The government, both state and federal, would be doing a great service to these religious communities if the authorities could assure the ordinary people soon that the freedom of religion enshrined in the federal constitution remains untampered with at all times and in all places.
Old questions seeking new answers
At this early stage of the tenure of office of the federal government, I would rather ask some specific questions than those which the present government may not have time to answer fast. My questions are those which the ministers in the previous government did not have time to answer. This time, what is the new federal government going to do about the findings of the Public Inquiry conducted by Human Rights Commission of Malaysia (Suhakam) from Oct 19 to Nov 17, 2017 into the enforced disappearances respectively of Pastor Raymond Koh, Amri Che Mat, as well as Pastor Joshua Hilmy and his wife Ruth?

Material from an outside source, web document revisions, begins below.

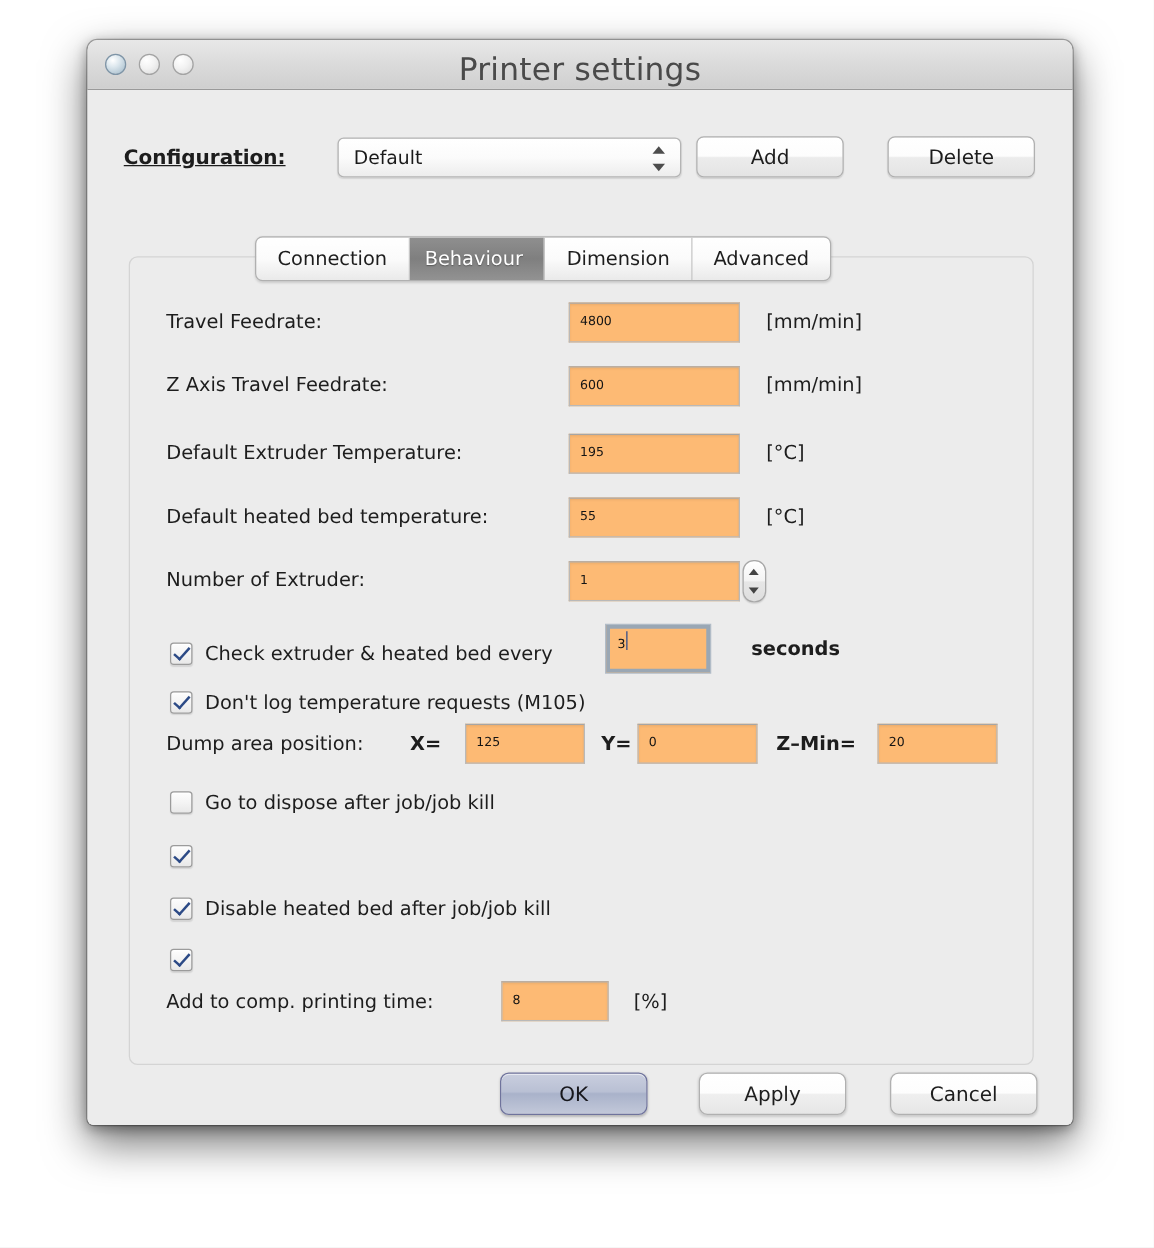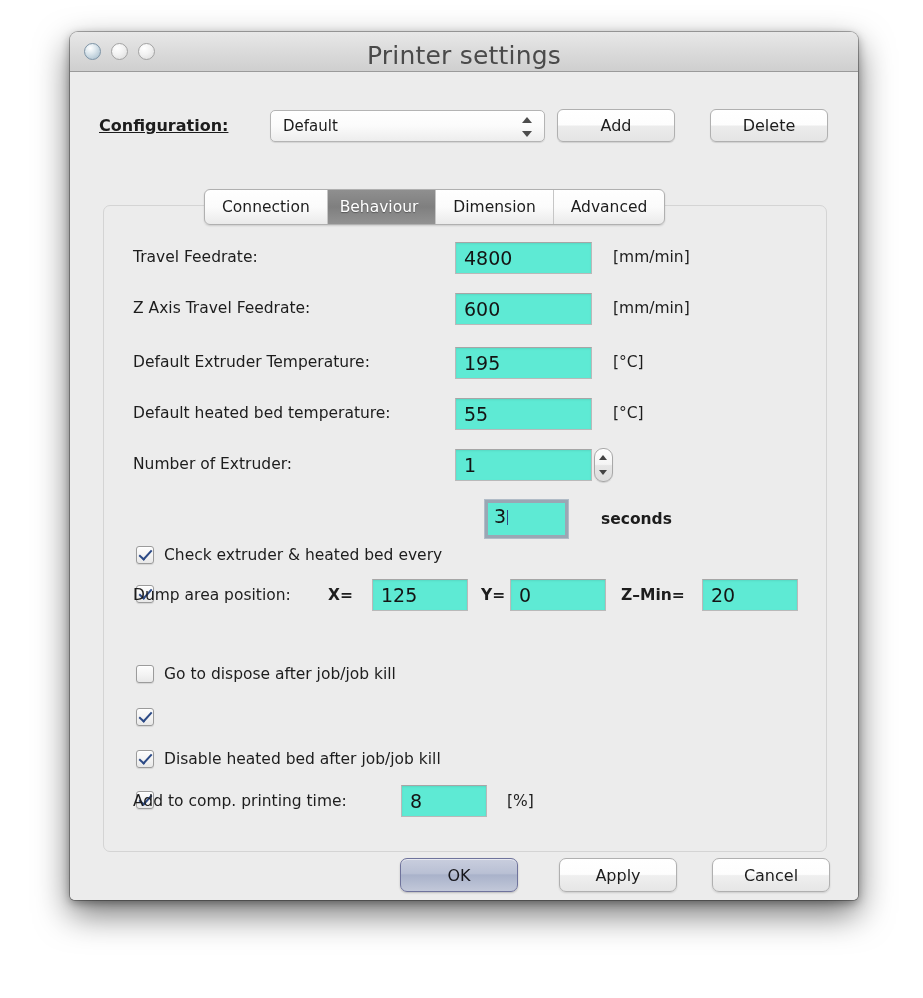--- a/index.html
+++ b/index.html
@@ -206,23 +206,23 @@
     position: absolute;
     font-size: 15.5px;
     color: #1d1d1d;
     white-space: nowrap;
   }
   .tfield {
     position: absolute;
     height: 32px;
     border: 1px solid #b9b9b9;
     border-top-color: #a6a6a6;
-    background: #5eead4;
-    box-sizing: border-box;
-    font-size: 19px;
+    background: #fdba74;
+    box-sizing: border-box;
+    font-size: 10px;
     color: #141414;
     padding: 0 0 0 8px;
     line-height: 30px;
     box-shadow: inset 0 1px 2px rgba(0,0,0,0.08);
   }
   .tfield.focused {
     border: 3px solid #9aa7b4;
     box-shadow: 0 0 0 1px rgba(130,150,170,0.55);
     line-height: 26px;
     padding-left: 6px;
@@ -254,23 +254,22 @@
     border-left: 4px solid transparent;
     border-right: 4px solid transparent;
   }
   .spinner .sp-up { top: 6px; border-bottom: 5px solid #444; }
   .spinner .sp-down { bottom: 6px; border-top: 5px solid #444; }
 
   
   .cbrow {
     position: absolute;
     display: flex;
-    align-items: flex-start;
+    align-items: flex-end;
     height: 26px;
-    margin-top: 40px;
   }
   .cbox {
     position: relative;
     width: 18px;
     height: 18px;
     border: 1px solid #9b9b9b;
     border-radius: 3px;
     background: linear-gradient(to bottom, #fdfdfd 0%, #f3f3f3 55%, #e8e8e8 100%);
     box-sizing: border-box;
     flex: 0 0 auto;
@@ -406,20 +405,21 @@
       <div class="cbrow" style="left:66px; top:6px">
         <span class="cbox checked"></span>
         <span class="cblabel">Check extruder &amp; heated bed every</span>
       </div>
       <span class="tfield focused" style="left:415px; top:0; width:83px; height:38px"><span>3</span><span class="caret"></span></span>
       <span class="funit" style="left:531px; top:10px; font-weight:bold">seconds</span>
     </div>
 
     <div class="cbrow" style="left:66px; top:473px">
       <span class="cbox checked"></span>
+      <span class="cblabel">Don't log temperature requests (M105)</span>
     </div>
 
     <div class="frow" style="top:506px; height:34px">
       <span class="flabel" style="left:63px; top:8px">Dump area position:</span>
       <span class="flabel" style="left:258px; top:8px; font-weight:bold">X=</span>
       <span class="tfield" style="left:302px; top:1px; width:96px">125</span>
       <span class="flabel" style="left:411px; top:8px; font-weight:bold">Y=</span>
       <span class="tfield" style="left:440px; top:1px; width:96px">0</span>
       <span class="flabel" style="left:551px; top:8px; font-weight:bold">Z–Min=</span>
       <span class="tfield" style="left:632px; top:1px; width:96px">20</span>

The present government would be highly commended if they would please tell us if these hamba Allah are still alive somewhere. If so, please deliver them to their respective families as soon as possible.
RCI – my suggestion
Failing which, the government should think in terms of forming a Royal Commission of Inquiry (RCI). Readers of this column may recall that Suhakam while conducting a public enquiry into the disappearances of those Malaysian citizens discovered incredible information on the suspects, who were alleged to have taken away Pastor Koh and friends against their will. If any of Suhakam’s findings are in doubt, then it would be advisable for the government to establish that RCI, in order to confirm or dismiss as false the findings of Suhakam, just so that there will be a closure to the horrible incident.
I think the present government has the responsibility to clean up our country’s image in the international arena on this score.